#### Description of the task
Pictures stay out of the copy. Transcribe exactly the lines from the line with "focal_35mm: 23" through the final line of the records.

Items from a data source
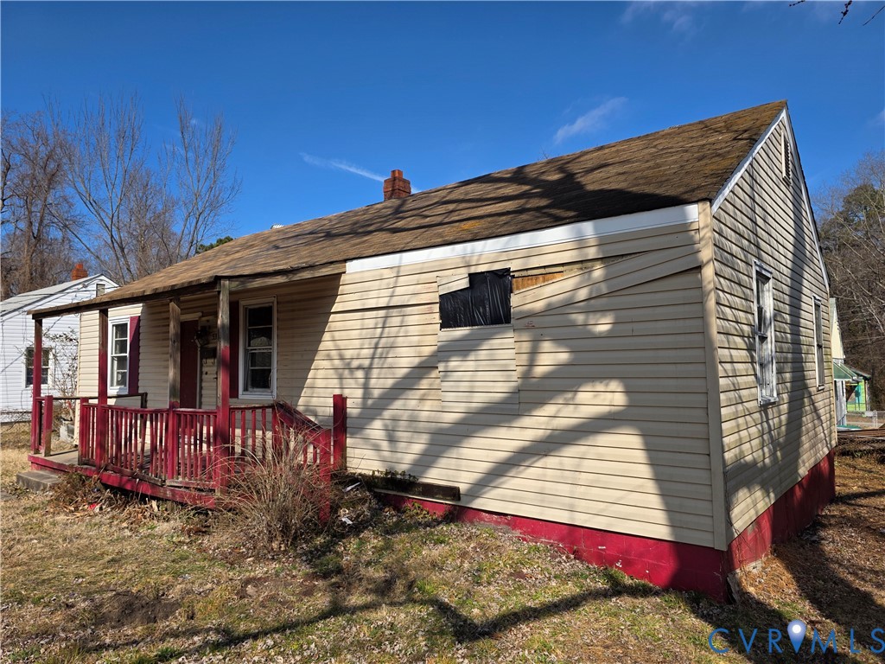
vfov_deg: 58.9
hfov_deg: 73.9
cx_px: 442
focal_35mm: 23
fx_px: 588
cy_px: 332
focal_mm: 6.3
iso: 80
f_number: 1.7
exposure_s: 1/6574
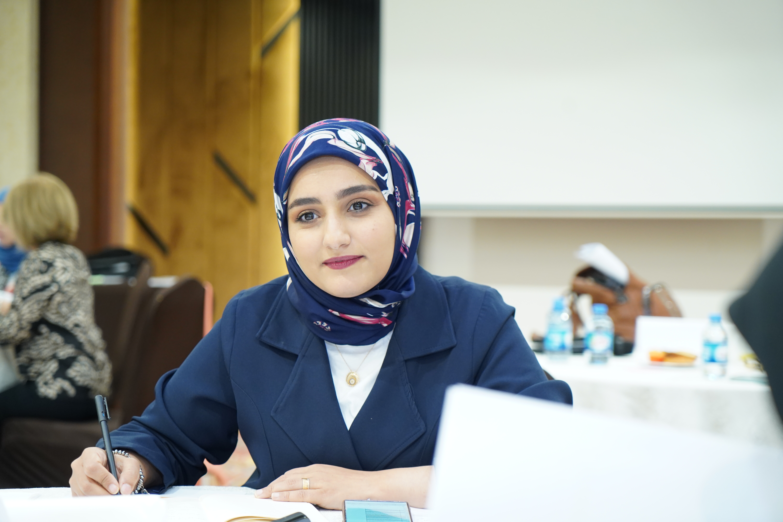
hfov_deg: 28.8
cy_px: 261
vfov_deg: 19.5
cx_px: 392
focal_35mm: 70
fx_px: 1522
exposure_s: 1/125
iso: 2500
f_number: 4
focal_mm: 70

#### Answer space
focal_35mm: 23
fx_px: 588
cy_px: 332
focal_mm: 6.3
iso: 80
f_number: 1.7
exposure_s: 1/6574
hfov_deg: 28.8
cy_px: 261
vfov_deg: 19.5
cx_px: 392
focal_35mm: 70
fx_px: 1522
exposure_s: 1/125
iso: 2500
f_number: 4
focal_mm: 70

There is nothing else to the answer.